Kinas, Muhammad Raji Hasan. Terjemah Nafahat ‘Athirah fi Sirah Shabath Rasulillah SAW. Jakarta: Zaman, 2012.
Mohammad, Herry. 44 Teladan Kepemimpinan Muhammad SAW. Jakarta: Gema Insani, 2008.
Rivai, Veithzal. Pemimpin dan Kepemimpinan dalam Organisasi. Jakarta: PT Raja Grafindo Persada, 2013.
Wirawan, Kepemimpinan. Jakarta: PT Raja Grafindo Persada, 2013.

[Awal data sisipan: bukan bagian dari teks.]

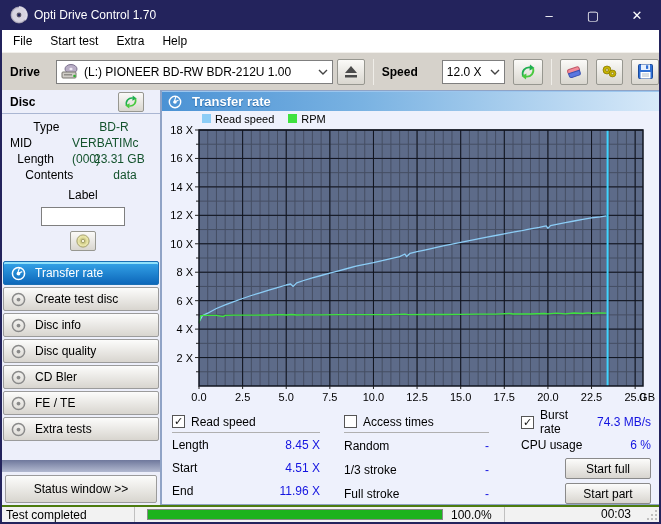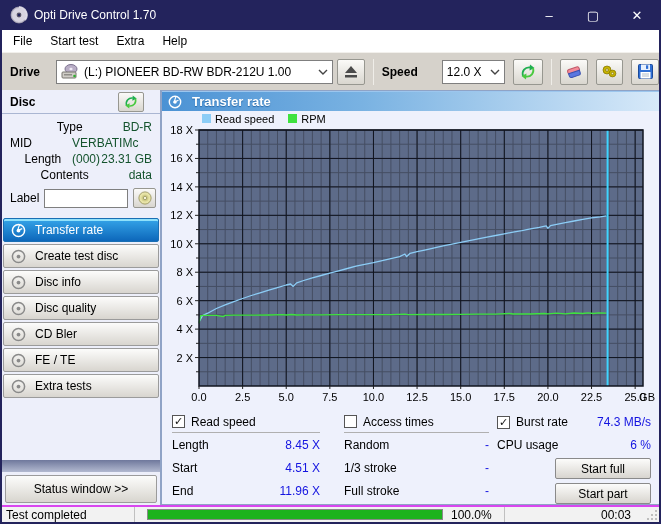--- a/index.html
+++ b/index.html
@@ -36,23 +36,23 @@
   
   .client { flex: 1; display: flex; overflow: hidden; }
   .left-col { width: 159px; flex: none; display: flex; flex-direction: column; background: #edeffa; border-right: 1px solid #8fa3c6; }
   .disc-panel { flex: none; }
   .disc-header { height: 24px; display: flex; align-items: center; justify-content: space-between;
                  padding: 0 16px 0 8px; border-bottom: 1px solid #aab6d2; }
   .disc-header .disc-title { font-weight: bold; }
   .disc-btn { width: 26px; height: 20px; background: linear-gradient(#fbfaf8,#d9d6cf); border: 1px solid #979790;
               border-radius: 2px; display: flex; align-items: center; justify-content: center; }
   .disc-rows { padding: 5px 0 2px 0; }
-  .disc-row { display: flex; justify-content: flex-end; padding: 0 8px; height: 16px; line-height: 16px; gap: 40px; }
+  .disc-row { display: flex; justify-content: center; padding: 0 8px; height: 16px; line-height: 16px; gap: 40px; }
   .disc-row .val { color: #14532d; }
-  .label-row { display: flex; align-items: center; gap: 5px; padding: 3px 4px 5px 8px; }
+  .label-row { display: flex; align-items: center; gap: 5px; padding: 3px 4px 5px 8px; flex-direction: column; }
   .label-input { width: 84px; height: 19px; border: 1px solid #7f7f7f; background: #fff; font: 12px "Liberation Sans", sans-serif; padding: 0 3px; }
 
   .side-buttons { padding: 5px 1px 0 1px; }
   .side-btn { height: 24px; margin-bottom: 2px; display: flex; align-items: center; gap: 9px; padding-left: 7px;
               background: linear-gradient(#fcfcfb,#d8d5cf); border: 1px solid #9b9b9b; border-radius: 2px; font-size: 12px; }
   .side-btn.selected { background: linear-gradient(#35a5e9,#0d67ba); border: 1px solid #1a6fb4; color: #fff;
                        box-shadow: inset 0 2px 0 #8fe1fb; }
   .left-spacer { flex: 1; }
   .left-band { height: 12px; background: linear-gradient(#6f789c,#b2b9d0); flex: none; }
   .status-win-btn { height: 28px; margin: 3px 3px 2px 3px; background: linear-gradient(#fcfcfb,#d8d5cf);
@@ -65,37 +65,37 @@
                   border-top: 1px solid #9cc6ee; color: #fff; font-weight: bold; font-size: 13px;
                   text-shadow: 0 1px 1px #2a6aa8; }
   .legend { height: 15px; flex: none; display: flex; align-items: center; gap: 14px; padding-left: 40px; font-size: 11px; }
   .legend-item { display: flex; align-items: center; gap: 4px; }
   .legend-swatch { width: 9px; height: 9px; display: inline-block; }
   #chart { display: block; flex: none; }
 
   .stats { flex: 1; display: flex; padding: 5px 8px 0 10px; font-size: 12px; }
   .stat-col { display: flex; flex-direction: column; }
   .col1 { width: 148px; margin-right: 24px; }
-  .col2 { width: 145px; margin-right: 8px; }
+  .col2 { width: 145px; margin-right: 32px; justify-content: space-between; }
   .col3 { flex: 1; }
   .stat-row { height: 23px; display: flex; align-items: center; justify-content: space-between; }
   .stat-row .sval { color: #1414e0; }
   .chk-row { height: 22px; display: flex; align-items: center; gap: 6px; border-bottom: 1px solid #b0b0b0; }
   .chk-row.no-line { border-bottom: none; }
   .checkbox { width: 13px; height: 13px; background: #fff; border: 1px solid #555; display: flex;
               align-items: center; justify-content: center; font-size: 11px; line-height: 11px; color: #111; flex: none; }
   .chk-label { flex: 1; }
   .chk-val { color: #1414e0; }
   .btn-row { height: 25px; display: flex; align-items: center; justify-content: flex-end; }
-  .action-btn { width: 96px; height: 21px; background: linear-gradient(#fcfcfb,#d8d5cf); border: 1px solid #8a8a8a;
+  .action-btn { width: 86px; height: 21px; background: linear-gradient(#fcfcfb,#d8d5cf); border: 1px solid #8a8a8a;
                 border-radius: 2px; font: 12px "Liberation Sans", sans-serif; display: flex; align-items: center; justify-content: center; }
 
   
-  .statusbar { height: 17px; flex: none; background: #f2f2f2; border-top: 2px solid #d946ef;
-               display: flex; align-items: center; font-size: 12px; position: relative; }
+  .statusbar { height: 17px; flex: none; background: #f2f2f2; border-top: 2px solid #4d7c0f;
+               display: flex; align-items: flex-start; font-size: 12px; position: relative; }
   .sb-text { width: 133px; padding-left: 4px; border-right: 1px solid #c0c0c0; height: 100%; display: flex; align-items: center; }
   .sb-barwrap { width: 312px; height: 100%; display: flex; align-items: center; padding: 2px 4px 2px 12px; }
   .sb-track { flex: 1; height: 11px; border: 1px solid #8a8a8a; background: #fff; }
   .sb-fill { height: 100%; background: #1db31d; }
   .sb-pct { width: 58px; border-right: 1px solid #c0c0c0; height: 100%; display: flex; align-items: center; padding-left: 4px; }
   .sb-spacer { flex: 1; }
   .sb-time { padding-right: 28px; }
   .sb-grip { position: absolute; right: 2px; bottom: 2px; width: 10px; height: 10px; opacity: .6; }
   .sb-grip i { position: absolute; width: 2px; height: 2px; background: #9a9a9a; }
 </style>

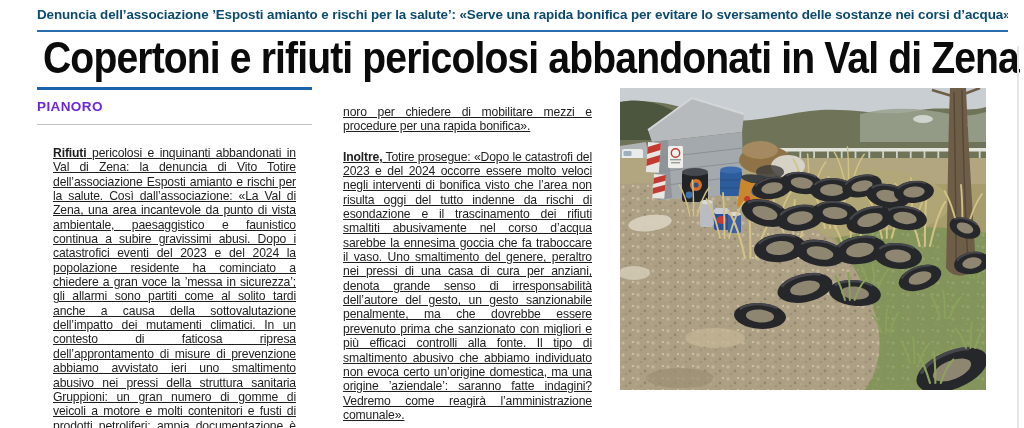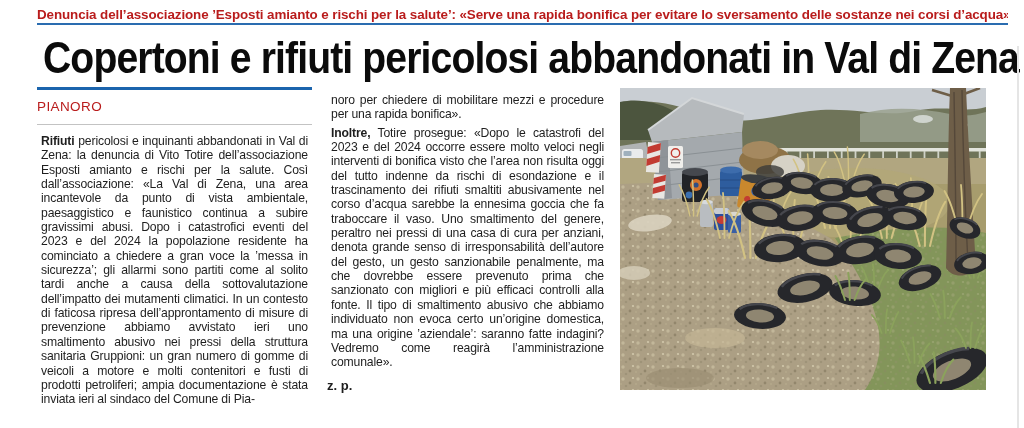--- a/index.html
+++ b/index.html
@@ -1,32 +1,32 @@
 <!DOCTYPE html>
 <html lang="it"><head>
 <meta charset="utf-8">
 <style>
   html,body{margin:0;padding:0;background:#ffffff;}
   .stage{position:relative;width:1024px;height:428px;background:#ffffff;overflow:hidden;
          font-family:"Liberation Sans",sans-serif;color:#1f1f1f;}
   
-  .kicker{position:absolute;left:37px;right:16px;top:7px;color:#b91c1c;font-weight:700;
+  .kicker{position:absolute;left:37px;right:16px;top:7px;color:#0c4a6e;font-weight:700;
           font-size:13.4px;line-height:16px;letter-spacing:-0.1px;border-bottom:2px solid #2a6cb0;
-          white-space:nowrap;overflow:hidden;}
+          padding-bottom:7px;white-space:nowrap;overflow:hidden;}
   
   .headline{position:absolute;left:43px;top:36px;}
   .hl{font-family:"Liberation Sans",sans-serif;font-weight:bold;font-size:45px;fill:#0b0b0b;letter-spacing:-1px;}
   
   .sectionhead{position:absolute;left:37px;top:87px;width:275px;border-top:3px solid #1b64ad;
                border-bottom:1px solid #c3c3c3;padding:7px 0 9px 0;}
-  .sectionlabel{font-size:13.5px;font-weight:400;color:#b91c1c;letter-spacing:0.4px;}
+  .sectionlabel{font-size:13.5px;font-weight:700;color:#6d28d9;letter-spacing:0.4px;}
   
   .col{position:absolute;font-size:12.2px;line-height:14.35px;text-align:justify;
        letter-spacing:-0.15px;color:#1e1e1e;}
-  .col p{margin:4px;}
+  .col p{margin:16px;text-decoration:underline;}
   .col .lead{font-weight:bold;}
   .col1{left:37px;top:130px;width:275px;}
   .col2{left:327px;top:89px;width:281px;}
   .byline{text-align:left;font-weight:bold;font-size:13px;margin-top:9px;padding-right:16px;letter-spacing:0;}
   .copyright{text-align:right;color:#8d8d8d;font-size:9px;letter-spacing:0.4px;margin-top:6px;padding-right:14px;}
   
   .photo{position:absolute;left:620px;top:88px;width:366px;height:302px;margin:0;overflow:hidden;}
   .photo svg{display:block;}
   
   .page-edge{position:absolute;right:5px;top:46px;bottom:0;width:2px;background:#e5e5e5;}

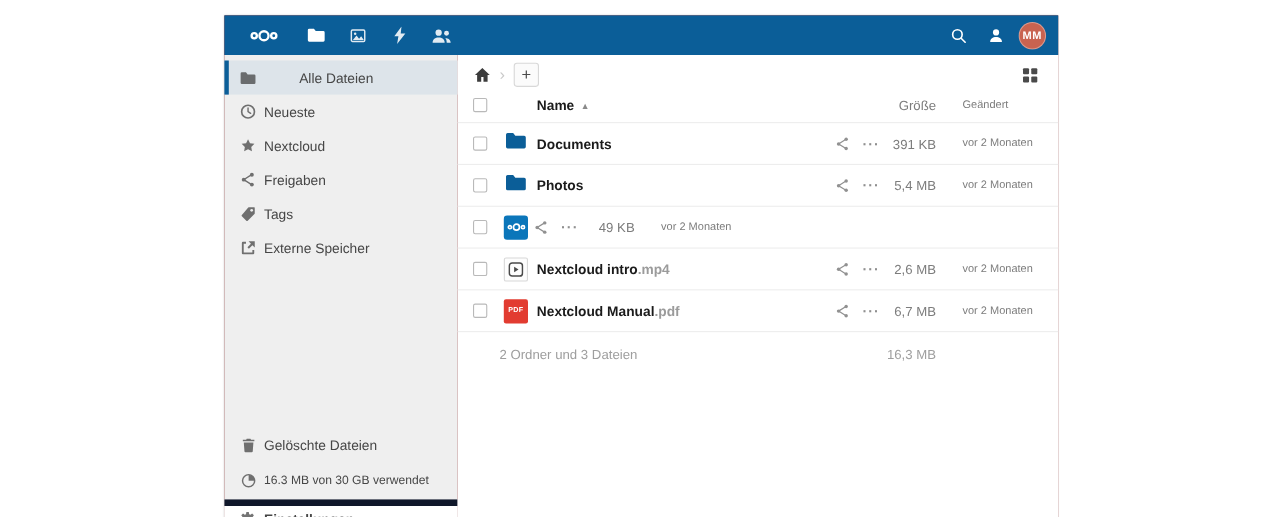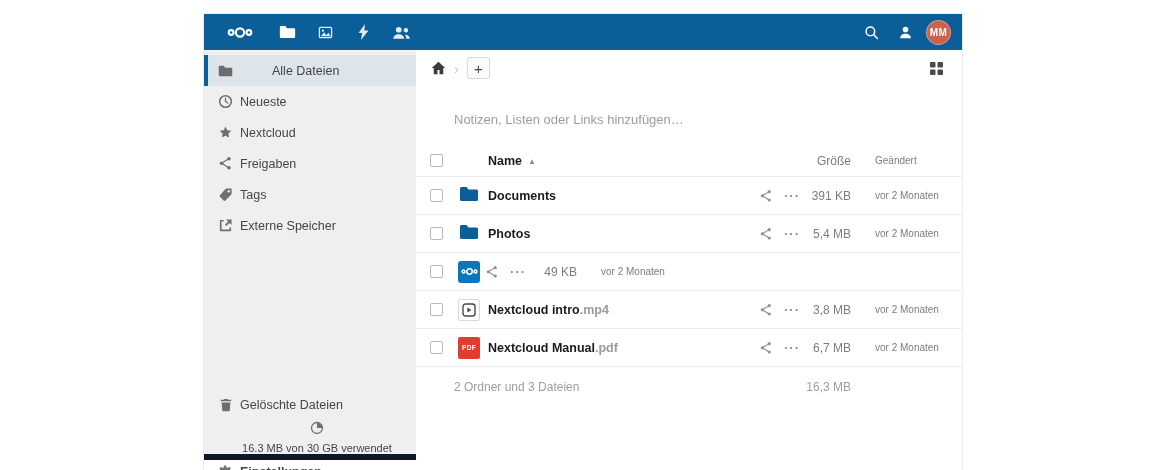--- a/index.html
+++ b/index.html
@@ -20,21 +20,21 @@
             display:flex; align-items:center; justify-content:center; letter-spacing:.5px; cursor:pointer;
             border:1px solid rgba(255,255,255,.35); margin-left:4px; }
 
   
   .body { flex:1; display:flex; min-height:0; }
   .sidebar { width:212px; flex:none; background:#efefef; display:flex; flex-direction:column; color:#464646; padding-top:5px; }
   .nav-item { height:31px; flex:none; display:flex; align-items:center; gap:7px; padding-left:14px; font-size:12.5px; cursor:pointer; }
   .nav-item.active { background:#dde4ea; padding-left:10px; border-left:4px solid #0b5e98;gap:39px; }
   .nav-icon { width:15px; height:15px; flex:none; display:flex; align-items:center; justify-content:center; opacity:.72; }
   .sidebar-bottom { margin-top:auto; }
-  .quota-item { height:34px; font-size:11px; cursor:default;flex-direction:column; }
+  .quota-item { height:34px; font-size:11px; cursor:default; }
   .settings-item { background:#fff; border-top:6px solid #0f172a; height:30px;font-weight:bold; }
 
   
   .content { flex:1; background:#fff; display:flex; flex-direction:column; min-width:0; }
   .controls { display:flex; align-items:center; height:24px; margin:6px 14px 0 15px; gap:8px; }
   .crumb-chevron { color:#c9c9c9; font-size:15px; line-height:1; cursor:default; }
   .add-btn { width:23px; height:22px; border:1px solid #d8d8d8; border-radius:3px; background:#fbfbfb; color:#4a4a4a;
              font-size:15px; line-height:1; display:flex; align-items:center; justify-content:center; cursor:pointer; }
   .grid-btn { margin-left:auto; width:24px; height:24px; display:flex; align-items:center; justify-content:center; cursor:pointer; }
   .workspace { margin:32px 14px 18px 38px; font-size:13px; color:#9d9d9d; line-height:15px; cursor:text; }
@@ -232,21 +232,20 @@
                 <g fill="#4a4a4a">
                   <rect x="1" y="1" width="5.5" height="5.5" rx="1"></rect>
                   <rect x="8.5" y="1" width="5.5" height="5.5" rx="1"></rect>
                   <rect x="1" y="8.5" width="5.5" height="5.5" rx="1"></rect>
                   <rect x="8.5" y="8.5" width="5.5" height="5.5" rx="1"></rect>
                 </g>
               </svg>
           </span>
         </div>
 
-        <div class="workspace">Notizen, Listen oder Links hinzufügen…</div>
 
         <div class="filelist">
           <div class="frow thead">
             <span class="col-check">
                 <span class="checkbox"></span>
               </span>
             <span class="col-icon"></span>
             <span class="col-name"><span>Name</span><span class="sort-arrow">▲</span></span>
             <span class="col-share"></span>
             <span class="col-more"></span>
@@ -362,21 +361,21 @@
       <svg width="14" height="14" viewBox="0 0 16 16">
                     <path stroke="#919191" stroke-width="1.3" d="M11.5 3L3.8 7.8l7.7 4.8" fill="none"></path>
                     <g fill="#919191">
                       <circle cx="11.7" cy="3" r="1.8"></circle>
                       <circle cx="3.8" cy="7.8" r="1.8"></circle>
                       <circle cx="11.7" cy="12.6" r="1.8"></circle>
                     </g>
                   </svg>
     </span>
     <span class="col-more">···</span>
-    <span class="col-size">3,8 MB</span>
+    <span class="col-size">2,6 MB</span>
     <span class="col-modified">vor 2 Monaten</span>
   </div>
 
   <div class="frow">
     <span class="col-check">
                   <span class="checkbox"></span>
                 </span>
     <span class="col-icon">
 
       <span class="thumb pdf">PDF</span>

[1] Veithzal Rivai, Pemimpin dan Kepemimpinan dalam Organisasi (Jakarta: PT Raja Grafindo Persada, 2013), 2-3. Lihat juga Wirawan, Kepemimpinan (Jakarta: PT Raja Grafindo Persada, 2013), 6.

[2]Herry Mohammad, 44 Teladan Kepemimpinan Muhammad SAW (Jakarta: Gema Insani, 2008), 50-51.
[3]Muhammad Raji Hasan Kinas, Terjemah Nafahat ‘Athirah fi Sirah Shabath Rasulillah SAW (Jakarta: Zaman, 2012), 101-103.
[4]Syaikh Salim Bin ‘Ied Al-Hilali, Syarah Riyadhush Shalihin ( Jakarta: Pustaka Imam Asy-Syafi’I, 2000), 699-700.
[5]Muhammad Fuad Abdul Baqi, Terjemah Al-Lu’Lu Wal Marjan (Semarang: Al-Ridho, 1993), 559-560
[6]Ibnu Hamzah Al Husaini Al Hanafi Ad Damsyiqi, Asbabul Wurud Jilid 2 (Jakarta: Kalam Mulia, 2009), 3-4.